The short advice from me for those looking to due diligence a company from a reputation, ethics, or work environment standpoint is this:
- Go to Glassdoor–just as Ms. Ryan says–if you want to see what people think of their company and how that is trending
- Lacking a reliable base of responses on Glassdoor (which is still building), I’d go to the source. LinkedIn has made that maddeningly–for bad employers–simple. I say maddeningly only because bad employers have lost control of the messaging.
- For other issues, I’d go to companies’ communities, suppliers and customers (current and former) if I want to know about its ethics. And finally,
- I’d be sure to trust my gut when things seem iffy–if the air seems heavy, it probably is.
My advice for corporate execs thinking about how to “use” these surveys for PR or other purposes is threefold:
- First, focus on the issues, not on the test. I’d, honestly, focus on what people want compared to the mission of the organization vs. what some list tells me my organization should look like.
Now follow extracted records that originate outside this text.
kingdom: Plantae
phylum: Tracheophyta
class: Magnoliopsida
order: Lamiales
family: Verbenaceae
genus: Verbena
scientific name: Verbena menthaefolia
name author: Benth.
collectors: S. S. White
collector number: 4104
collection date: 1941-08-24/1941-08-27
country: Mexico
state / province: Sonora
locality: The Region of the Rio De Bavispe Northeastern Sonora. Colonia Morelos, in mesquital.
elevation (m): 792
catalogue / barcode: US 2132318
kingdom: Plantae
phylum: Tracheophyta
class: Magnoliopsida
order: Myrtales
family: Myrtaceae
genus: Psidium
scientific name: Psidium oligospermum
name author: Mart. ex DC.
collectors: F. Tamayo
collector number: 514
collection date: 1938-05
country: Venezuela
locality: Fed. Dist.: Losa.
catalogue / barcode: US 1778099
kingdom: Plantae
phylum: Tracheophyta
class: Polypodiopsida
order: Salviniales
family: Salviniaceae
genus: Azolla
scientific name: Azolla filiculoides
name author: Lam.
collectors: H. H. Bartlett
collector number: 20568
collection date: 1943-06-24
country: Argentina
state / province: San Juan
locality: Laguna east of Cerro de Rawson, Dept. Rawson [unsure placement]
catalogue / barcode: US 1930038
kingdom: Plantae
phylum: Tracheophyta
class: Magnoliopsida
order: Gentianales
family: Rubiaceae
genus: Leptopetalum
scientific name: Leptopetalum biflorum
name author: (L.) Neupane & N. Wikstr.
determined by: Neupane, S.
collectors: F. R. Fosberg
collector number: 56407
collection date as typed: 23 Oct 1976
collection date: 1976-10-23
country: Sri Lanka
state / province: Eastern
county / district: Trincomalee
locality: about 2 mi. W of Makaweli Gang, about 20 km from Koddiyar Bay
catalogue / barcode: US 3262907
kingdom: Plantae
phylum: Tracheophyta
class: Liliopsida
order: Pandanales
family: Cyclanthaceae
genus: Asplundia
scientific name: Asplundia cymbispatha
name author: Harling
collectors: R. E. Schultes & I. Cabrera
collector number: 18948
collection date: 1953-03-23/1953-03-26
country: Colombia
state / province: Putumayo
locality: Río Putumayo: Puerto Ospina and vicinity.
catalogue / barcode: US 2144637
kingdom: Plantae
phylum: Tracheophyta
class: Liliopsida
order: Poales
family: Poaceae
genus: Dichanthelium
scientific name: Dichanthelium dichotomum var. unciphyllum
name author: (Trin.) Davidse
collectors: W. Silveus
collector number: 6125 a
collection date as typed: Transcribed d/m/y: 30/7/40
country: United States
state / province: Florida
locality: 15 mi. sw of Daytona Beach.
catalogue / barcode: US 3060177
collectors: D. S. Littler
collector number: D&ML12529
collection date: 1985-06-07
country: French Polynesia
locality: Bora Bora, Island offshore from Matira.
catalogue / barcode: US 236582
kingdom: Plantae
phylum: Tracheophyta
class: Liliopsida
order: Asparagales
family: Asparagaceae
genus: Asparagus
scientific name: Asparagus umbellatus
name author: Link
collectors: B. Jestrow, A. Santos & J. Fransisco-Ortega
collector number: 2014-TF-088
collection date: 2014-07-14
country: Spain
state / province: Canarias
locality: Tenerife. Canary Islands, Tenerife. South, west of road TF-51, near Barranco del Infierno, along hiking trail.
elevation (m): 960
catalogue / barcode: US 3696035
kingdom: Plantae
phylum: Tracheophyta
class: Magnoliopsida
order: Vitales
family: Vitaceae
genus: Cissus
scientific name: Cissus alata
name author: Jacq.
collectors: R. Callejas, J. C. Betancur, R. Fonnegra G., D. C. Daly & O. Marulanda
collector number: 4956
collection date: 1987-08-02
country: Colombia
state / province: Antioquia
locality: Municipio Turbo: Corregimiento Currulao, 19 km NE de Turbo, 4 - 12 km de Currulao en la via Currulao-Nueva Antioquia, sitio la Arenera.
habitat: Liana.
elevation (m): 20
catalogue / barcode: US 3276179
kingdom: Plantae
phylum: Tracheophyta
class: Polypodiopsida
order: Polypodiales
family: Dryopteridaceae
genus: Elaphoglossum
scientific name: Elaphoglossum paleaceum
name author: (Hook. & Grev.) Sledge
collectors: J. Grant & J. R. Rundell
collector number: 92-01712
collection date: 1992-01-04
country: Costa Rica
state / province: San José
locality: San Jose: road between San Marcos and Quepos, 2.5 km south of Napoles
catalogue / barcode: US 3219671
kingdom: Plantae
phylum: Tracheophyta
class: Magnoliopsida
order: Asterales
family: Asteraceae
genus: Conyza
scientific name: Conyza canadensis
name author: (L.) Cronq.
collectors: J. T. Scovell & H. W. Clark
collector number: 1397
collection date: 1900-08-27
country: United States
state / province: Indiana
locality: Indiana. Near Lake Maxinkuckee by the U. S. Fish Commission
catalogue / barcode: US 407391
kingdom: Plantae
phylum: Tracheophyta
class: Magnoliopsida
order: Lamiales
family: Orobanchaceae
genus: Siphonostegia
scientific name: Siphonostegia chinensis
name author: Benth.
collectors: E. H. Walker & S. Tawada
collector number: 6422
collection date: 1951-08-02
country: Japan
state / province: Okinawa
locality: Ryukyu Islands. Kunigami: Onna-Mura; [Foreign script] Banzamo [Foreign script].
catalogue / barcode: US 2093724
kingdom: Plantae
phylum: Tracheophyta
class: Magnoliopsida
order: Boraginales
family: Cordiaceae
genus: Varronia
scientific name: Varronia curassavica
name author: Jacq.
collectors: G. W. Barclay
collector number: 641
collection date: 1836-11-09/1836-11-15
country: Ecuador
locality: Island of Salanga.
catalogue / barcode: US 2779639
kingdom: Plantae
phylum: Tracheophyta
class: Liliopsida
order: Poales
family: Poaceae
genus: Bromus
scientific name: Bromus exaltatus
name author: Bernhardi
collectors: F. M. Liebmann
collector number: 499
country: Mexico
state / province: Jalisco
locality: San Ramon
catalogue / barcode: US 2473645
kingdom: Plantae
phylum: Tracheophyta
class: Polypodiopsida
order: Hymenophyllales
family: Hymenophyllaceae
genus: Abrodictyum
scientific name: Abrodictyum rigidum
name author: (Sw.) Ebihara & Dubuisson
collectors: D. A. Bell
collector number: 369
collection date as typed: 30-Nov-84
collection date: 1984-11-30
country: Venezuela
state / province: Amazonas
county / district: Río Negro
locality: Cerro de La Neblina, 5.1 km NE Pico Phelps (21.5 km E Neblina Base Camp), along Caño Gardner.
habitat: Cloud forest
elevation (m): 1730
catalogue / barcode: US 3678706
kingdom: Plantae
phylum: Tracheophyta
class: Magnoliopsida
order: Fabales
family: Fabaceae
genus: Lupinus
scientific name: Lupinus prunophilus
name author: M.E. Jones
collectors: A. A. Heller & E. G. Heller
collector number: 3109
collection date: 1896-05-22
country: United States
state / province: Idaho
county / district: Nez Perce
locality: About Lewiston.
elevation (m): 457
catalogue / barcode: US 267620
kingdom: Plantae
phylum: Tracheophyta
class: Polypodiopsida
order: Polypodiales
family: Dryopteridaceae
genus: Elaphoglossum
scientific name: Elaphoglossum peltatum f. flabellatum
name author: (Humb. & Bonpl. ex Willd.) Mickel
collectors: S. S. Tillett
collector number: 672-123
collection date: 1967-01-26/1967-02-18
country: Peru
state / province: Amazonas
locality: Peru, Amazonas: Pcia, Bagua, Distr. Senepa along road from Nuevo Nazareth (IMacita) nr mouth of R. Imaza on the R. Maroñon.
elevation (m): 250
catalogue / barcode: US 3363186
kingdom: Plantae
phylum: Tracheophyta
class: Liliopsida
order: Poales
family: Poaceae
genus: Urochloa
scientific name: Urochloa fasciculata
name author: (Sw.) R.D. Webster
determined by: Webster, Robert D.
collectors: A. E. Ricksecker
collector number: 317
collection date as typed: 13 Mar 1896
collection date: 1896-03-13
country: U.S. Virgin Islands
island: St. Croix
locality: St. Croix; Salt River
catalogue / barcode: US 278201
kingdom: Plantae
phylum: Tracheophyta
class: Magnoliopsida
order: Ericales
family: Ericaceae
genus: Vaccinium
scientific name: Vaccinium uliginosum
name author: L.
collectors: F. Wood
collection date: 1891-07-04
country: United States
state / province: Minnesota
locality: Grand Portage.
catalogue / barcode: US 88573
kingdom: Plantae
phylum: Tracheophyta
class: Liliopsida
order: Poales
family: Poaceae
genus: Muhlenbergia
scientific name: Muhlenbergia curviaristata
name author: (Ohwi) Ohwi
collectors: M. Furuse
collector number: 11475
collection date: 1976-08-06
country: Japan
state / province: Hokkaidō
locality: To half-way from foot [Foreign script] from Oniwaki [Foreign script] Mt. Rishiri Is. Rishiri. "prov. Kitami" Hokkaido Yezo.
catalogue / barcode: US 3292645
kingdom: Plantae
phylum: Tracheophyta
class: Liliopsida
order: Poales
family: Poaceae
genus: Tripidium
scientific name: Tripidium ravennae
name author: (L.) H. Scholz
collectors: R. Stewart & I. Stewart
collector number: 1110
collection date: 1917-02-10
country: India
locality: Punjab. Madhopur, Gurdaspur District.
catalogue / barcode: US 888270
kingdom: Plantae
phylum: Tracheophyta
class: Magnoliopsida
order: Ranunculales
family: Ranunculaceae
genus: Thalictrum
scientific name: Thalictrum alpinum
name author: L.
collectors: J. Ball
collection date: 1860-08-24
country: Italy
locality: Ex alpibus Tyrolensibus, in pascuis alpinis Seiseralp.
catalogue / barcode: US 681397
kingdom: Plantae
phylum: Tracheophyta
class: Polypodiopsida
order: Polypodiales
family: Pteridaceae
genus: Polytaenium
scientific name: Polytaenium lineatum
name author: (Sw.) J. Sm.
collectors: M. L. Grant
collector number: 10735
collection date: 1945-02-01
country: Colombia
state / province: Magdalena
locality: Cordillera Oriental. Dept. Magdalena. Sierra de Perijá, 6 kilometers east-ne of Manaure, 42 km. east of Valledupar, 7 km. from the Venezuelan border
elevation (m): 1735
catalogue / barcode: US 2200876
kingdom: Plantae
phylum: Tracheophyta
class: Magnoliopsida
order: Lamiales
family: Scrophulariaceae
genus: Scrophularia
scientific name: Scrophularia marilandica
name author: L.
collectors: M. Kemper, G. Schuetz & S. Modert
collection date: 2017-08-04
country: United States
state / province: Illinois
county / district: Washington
- Second, sure, I’d reference the surveys and what gets people excited outside my company–one has to attract talent, but I’d also ensure the internal voices are the most listened to. I’m not sure that’s always the case.
- Finally, consider the straitjacket that being on such a list might actually represent before deciding to participate. Being called reputable by somebody who really doesn’t want you to be called reputable every…single…year should give you pause when you think about the implications of falling off such a list.
Oh, and I’d also talk to people who used to work there. They give you insight and in most cases have nothing to “lose” by sharing a bit.
Once again, LinkedIn has made that a piece of cake.
Know what great is for you and the organization you lead, and work to represent it through thought and action.